[[ Extracted information, beginning ]]
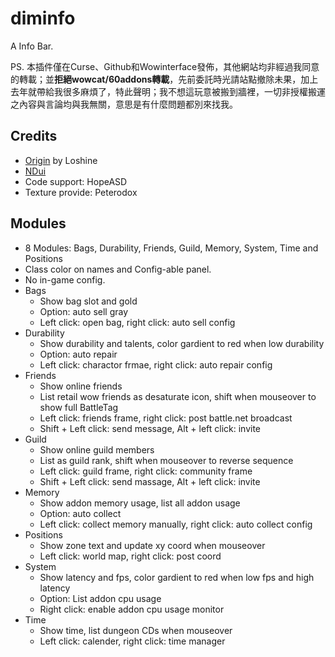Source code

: # diminfo

A Info Bar.

PS. 本插件僅在Curse、Github和Wowinterface發佈，其他網站均非經過我同意的轉載；並**拒絕wowcat/60addons轉載**，先前委託時光請站點撤除未果，加上去年就帶給我很多麻煩了，特此聲明；我不想這玩意被搬到牆裡，一切非授權搬運之內容與言論均與我無關，意思是有什麼問題都別來找我。

## Credits

* [Origin](http://www.wowinterface.com/downloads/info20899-diminfo.html#info) by Loshine
* [NDui](https://github.com/siweia/NDuiClassic/tree/master/Interface/AddOns/NDui/Modules/Infobar)
* Code support: HopeASD
* Texture provide: Peterodox

## Modules

* 8 Modules: Bags, Durability, Friends, Guild, Memory, System, Time and Positions
* Class color on names and Config-able panel.
* No in-game config.
* Bags
    * Show bag slot and gold
	* Option: auto sell gray
	* Left click: open bag, right click: auto sell config
* Durability
    * Show durability and talents, color gardient to red when low durability
	* Option: auto repair
	* Left click: charactor frmae, right click: auto repair config
* Friends
    * Show online friends
	* List retail wow friends as desaturate icon, shift when mouseover to show full BattleTag
	* Left click: friends frame, right click: post battle.net broadcast
	* Shift + Left click: send message, Alt + left click: invite
* Guild
    * Show online guild members
	* List as guild rank, shift when mouseover to reverse sequence
	* Left click: guild frame, right click: community frame
	* Shift + Left click: send massage, Alt + left click: invite
* Memory
    * Show addon memory usage, list all addon usage
	* Option: auto collect
	* Left click: collect memory manually, right click: auto collect config
* Positions
    * Show zone text and update xy coord when mouseover
	* Left click: world map, right click: post coord
* System
    * Show latency and fps, color gardient to red when low fps and high latency
	* Option: List addon cpu usage
	* Right click: enable addon cpu usage monitor
* Time
    * Show time, list dungeon CDs when mouseover
	* Left click: calender, right click: time manager
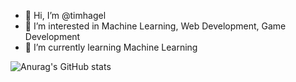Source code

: - 👋 Hi, I’m @timhagel
- 👀 I’m interested in Machine Learning, Web Development, Game Development
- 🌱 I’m currently learning Machine Learning



![Anurag's GitHub stats](https://github-readme-stats.vercel.app/api?username=timhagel&show_icons=true&theme=transparent)

<!---
timhagel/timhagel is a ✨ special ✨ repository because its `README.md` (this file) appears on your GitHub profile.
You can click the Preview link to take a look at your changes.
--->
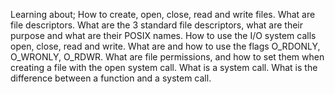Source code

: Learning about;
How to create, open, close, read and write files.
What are file descriptors.
What are the 3 standard file descriptors, what are their purpose and what are their POSIX names.
How to use the I/O system calls open, close, read and write.
What are and how to use the flags O_RDONLY, O_WRONLY, O_RDWR.
What are file permissions, and how to set them when creating a file with the open system call.
What is a system call.
What is the difference between a function and a system call.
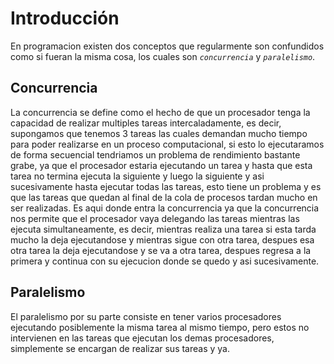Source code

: # Introducción

En programacion existen dos conceptos que regularmente son confundidos como si fueran la misma cosa, los cuales son *`concurrencia`* y *`paralelismo`*.

## Concurrencia

La concurrencia se define como el hecho de que un procesador tenga la capacidad de realizar multiples tareas intercaladamente, es decir, supongamos que tenemos 3 tareas las cuales demandan mucho tiempo para poder realizarse en un proceso computacional, si esto lo ejecutaramos de forma secuencial tendriamos un problema de rendimiento bastante grabe, ya que el procesador estaria ejecutando un tarea y hasta que esta tarea no termina ejecuta la siguiente y luego la siguiente y asi sucesivamente hasta ejecutar todas las tareas, esto tiene un problema y es que las tareas que quedan al final de la cola de procesos tardan mucho en ser realizadas. Es aqui donde entra la concurrencia ya que la concurrencia nos permite que el procesador vaya delegando las tareas mientras las ejecuta simultaneamente, es decir, mientras realiza una tarea si esta tarda mucho la deja ejecutandose y mientras sigue con otra tarea, despues esa otra tarea la deja ejecutandose y se va a otra tarea, despues regresa a la primera y continua con su ejecucion donde se quedo y asi sucesivamente.

## Paralelismo

El paralelismo por su parte consiste en tener varios procesadores ejecutando posiblemente la misma tarea al mismo tiempo, pero estos no intervienen en las tareas que ejecutan los demas procesadores, simplemente se encargan de realizar sus tareas y ya.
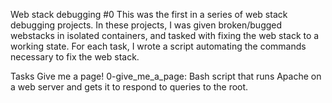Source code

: Web stack debugging #0
This was the first in a series of web stack debugging projects. In these projects, I was given broken/bugged webstacks in isolated containers, and tasked with fixing the web stack to a working state. For each task, I wrote a script automating the commands necessary to fix the web stack.

Tasks
Give me a page!
0-give_me_a_page: Bash script that runs Apache on a web server and gets it to respond to queries to the root.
[[ Extracted information, end ]]
▶ _Your assignment_: If a line contains the word "when", count it; give the total for the entries above and nothing else.

▶ _Answer section_: 7